Here is the voting link thing. In the interests of transparency, I should say that Lucy Reed over at Pink Tape has also been nominated (and frankly, I’d vote for her instead of me, if I didn’t have a vested interest and a space on my mantlepiece. I wouldn’t even know there was such a thing as law blogging if it hadn’t been for Lucy. She is an icon. And much like Daniel Day Lewis without a moustache in many ways). I don’t know the other two nominees, but they sound very impressive too, and also like they might be nice people.
But if you have ever enjoyed the blog – if I’ve made you smile, or made you annoyed, or made you think ‘something must be done’, or helped you find a case that you needed, I’d be really grateful if you would vote for me.
More importantly though – if you have ever had a fraction of the enjoyment out of any of my pieces that I had writing them (okay, not the Brussels II pieces, I’ve hated every second of those), then you could do me a huge favour, and pass on a link to someone you know. (Ideally someone who might have an interest in family law). If you get the email version, forward it on to someone – don’t pick a Brussels II case, those really aren’t a good illustration of what the site is about.
(*I did get pretty close last time round, and looking back at my guarantee to save the life of everyone who voted for me, what I can tell you is that nobody who voted for me has subsequently died, or will ever die.
That might be pitching it a bit strong. I might get sued for that. Let’s instead say that in the last year NO CORONERS INQUEST has named me as responsible in any way for the death of anyone who voted for me. So, vote for me. It is the key to immortality… or at least, there is not yet any scientific proof that it isn’t . )
I’ll put the vote thing here, in case you just skipped to the bottom to see if I was offering any cash.
Oh dear, one is quite simply stuck between the Rock (M66 Jct 2) and the place they call Hard (Days Night hotel Liverpool) or Hard, in Austria, too many choices now, I will have to sit and ponder on this one for all of ermm say 5 Mins
If you are truly torn between the merits of voting for me versus voting for Lucy, this may help.

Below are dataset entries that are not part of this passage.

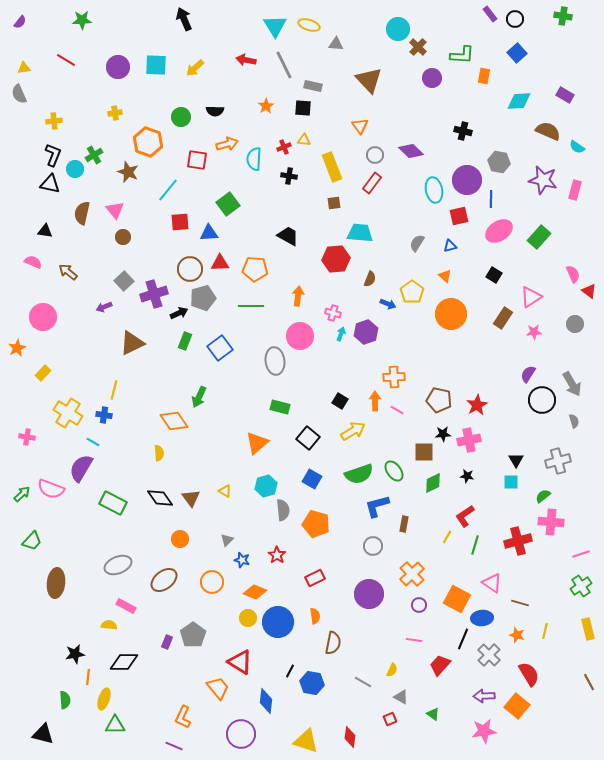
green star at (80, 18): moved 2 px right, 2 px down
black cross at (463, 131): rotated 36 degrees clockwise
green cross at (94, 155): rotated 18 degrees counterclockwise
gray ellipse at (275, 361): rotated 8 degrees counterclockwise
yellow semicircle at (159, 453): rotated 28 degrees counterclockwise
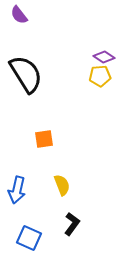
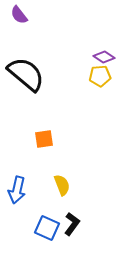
black semicircle: rotated 18 degrees counterclockwise
blue square: moved 18 px right, 10 px up
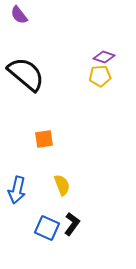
purple diamond: rotated 15 degrees counterclockwise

She deserves it far more than me, but she’s already got one, and I haven’t.
I can’t work out a proper Stone-Rock-Scissors interface for the comments section, to make such dilemmas easier.

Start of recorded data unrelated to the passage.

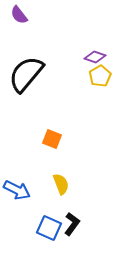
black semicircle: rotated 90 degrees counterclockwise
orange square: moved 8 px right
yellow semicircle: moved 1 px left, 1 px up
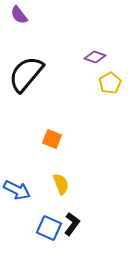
yellow pentagon: moved 10 px right, 7 px down
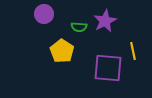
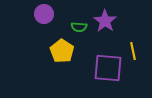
purple star: rotated 10 degrees counterclockwise
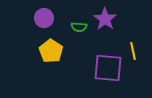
purple circle: moved 4 px down
purple star: moved 2 px up
yellow pentagon: moved 11 px left
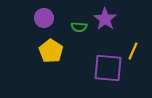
yellow line: rotated 36 degrees clockwise
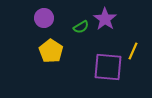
green semicircle: moved 2 px right; rotated 35 degrees counterclockwise
purple square: moved 1 px up
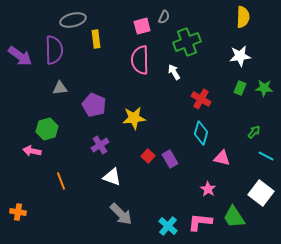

That does make me think that if there was a way of doing virtual Arm-wrestling over the internet, an awful lot of difficult arguments in comments and web forums could be resolved much easier.
Who’s got the largest mantle piece with the less bling would get my veto, erm I mean vote, or I suppose the easiest way is that Who ever has reached the highest levels on Candy Crush gets my vote too.
Virtual Arm Wrestling, good concept, now I am sure there should be an app for that, but then thinking about it, on the other hand it would reduce the need for divorce lawyers 🙂
oi mine was a brussells II ya twat 😦 lol on that note i may consider ticking the box of one of the random people iv never heard of ha ha xx
I just meant that the Brussels II aspect of cases is horribly complicated and dull to write about and read. Also, after you’ve done the “Brussels II Sprouts new law” there’s nowhere else to go, joke-wise.